Tail Latency
The high-percentile response times (p99, p99.9) that affect the slowest requests. A system with 10ms median but 2s p99 latency feels slow for 1 in 100 users.
What is Tail Latency?
The high-percentile response times (p99, p99.9) that affect the slowest requests. A system with 10ms median but 2s p99 latency feels slow for 1 in 100 users.
Tail Latency is a advanced concept that sits in the Reliability & Resilience area of system design. Engineers reach for it whenever they need to reason about real-world trade-offs in that space — not just for textbook correctness, but because real production systems at companies like Netflix, Amazon, and Google make these decisions every day.
If you want to go deeper than this definition — with diagrams, code, and a quiz to lock it in — work through the "Tail Latency" lesson linked below. It walks through the why, the mechanism, the trade-offs, and how the giants actually use it in production.

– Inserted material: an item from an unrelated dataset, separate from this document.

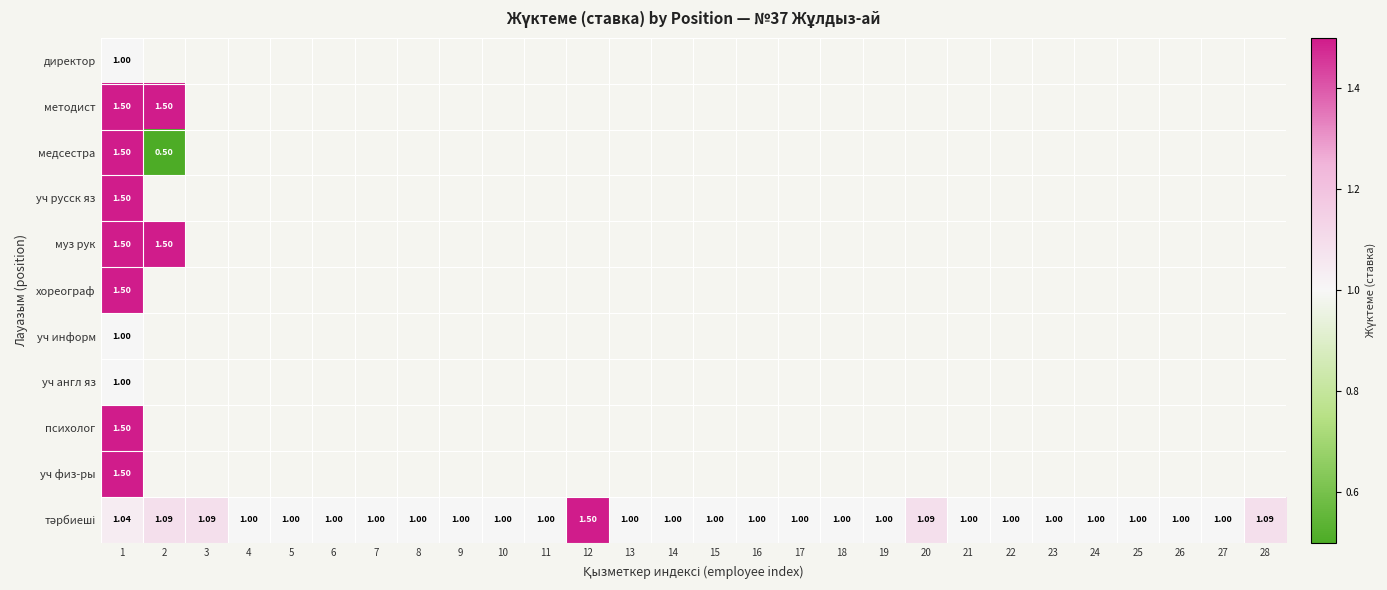

Between 3 and 9, which series saw the biggest shift?

тәрбиеші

Learn Tail Latency in depth
Full interactive lesson with diagrams, code examples, real-world references, and a quiz.
Open the Tail Latency lessonSee also
Related glossary terms you might want to look up next.
Latency
The time delay between sending a request and getting a response. Amazon found every 100ms of extra latency costs 1% in sales.
SLI
Service Level Indicator: a quantitative measure of service behavior, like the proportion of requests faster than 300ms. The raw metric that feeds SLOs.
Metrics
Numerical measurements collected over time that describe system behavior: request rate, error rate, latency percentiles, CPU utilization. Prometheus is the standard collector.